Note✏️ Section exercise — diagnose before you medicate
Match symptom to disease. For each observation below — all from real PINN training logs — name which of the three §5.6 pathologies (spectral bias, loss imbalance, causal violation) is the prime suspect, and which Unit 7 fix you’d reach for first:
The total loss is 10^{-6} but the solution at the domain boundary is visibly wrong; the BC term contributes 10^{-9} of the total with \lambda_b = 1.
A wave-equation PINN reproduces the first quarter-period beautifully, then the predicted field “freezes” — late times look like a smeared copy of early times.
A PINN fits \sin(2\pi x) initial data in 500 iterations but needs 50 000 for \sin(16\pi x), with the same network.

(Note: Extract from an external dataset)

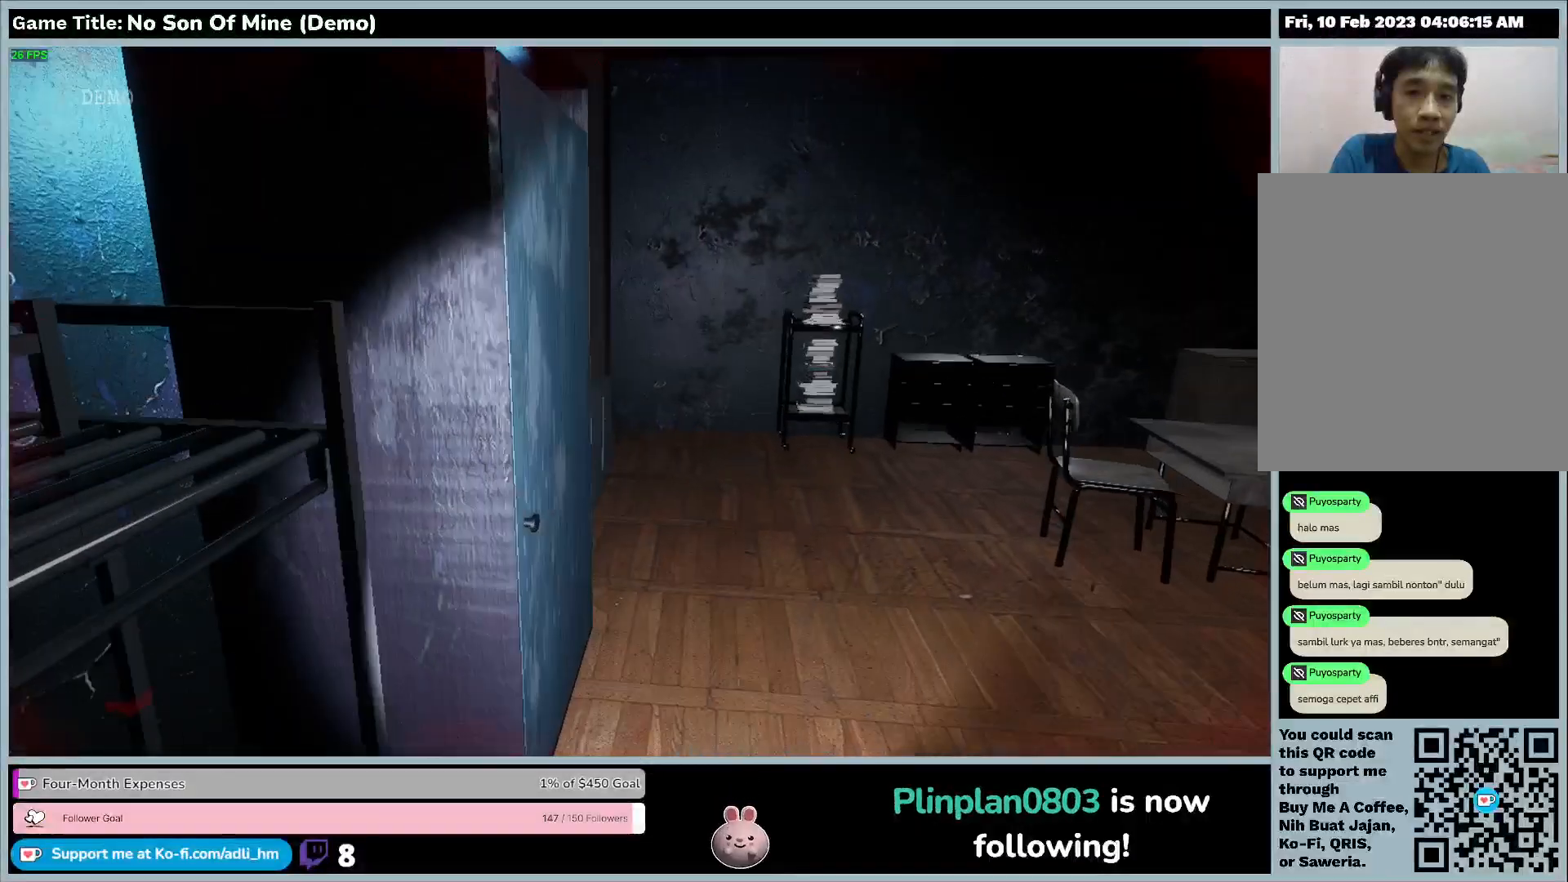
{"keys": ["d", "w"], "events": [[67, "d", "down"]]}
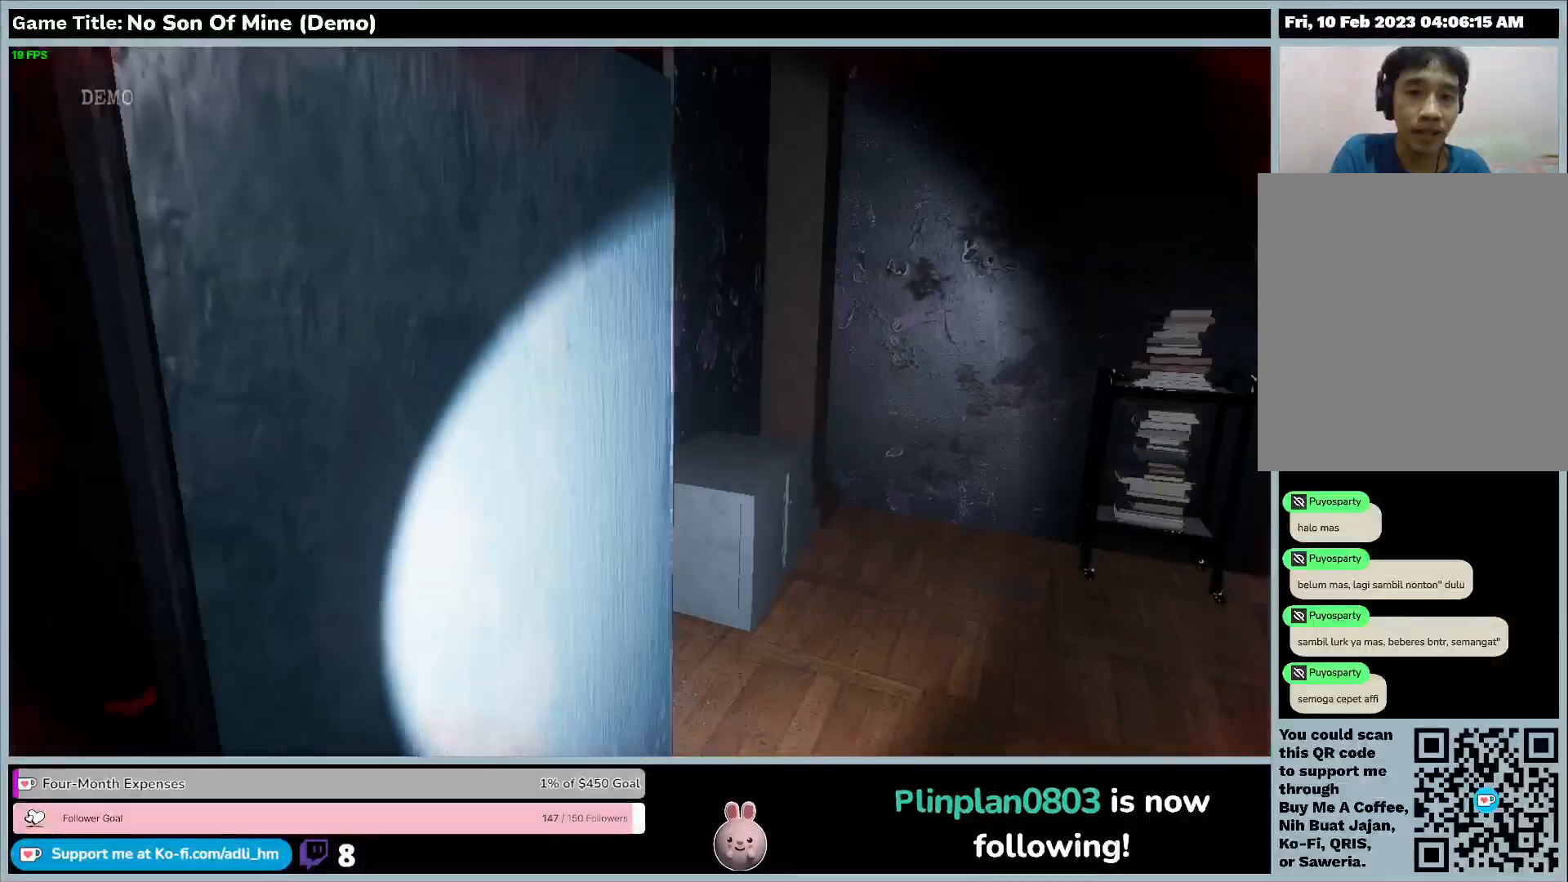
{"keys": [], "events": [[100, "d", "up"], [433, "w", "up"]]}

Doubling \lambda_{\text{IC}} fixes the initial condition but the interior residual gets 100× worse.
💡 Hint
Three diagnostics separate the three diseases: per-term loss magnitudes (imbalance), residual-binned-by-t (causality), and whether difficulty scales with the target’s frequency (spectral bias). Each numbered symptom answers exactly one of those probes — start by deciding which probe the symptom is reporting.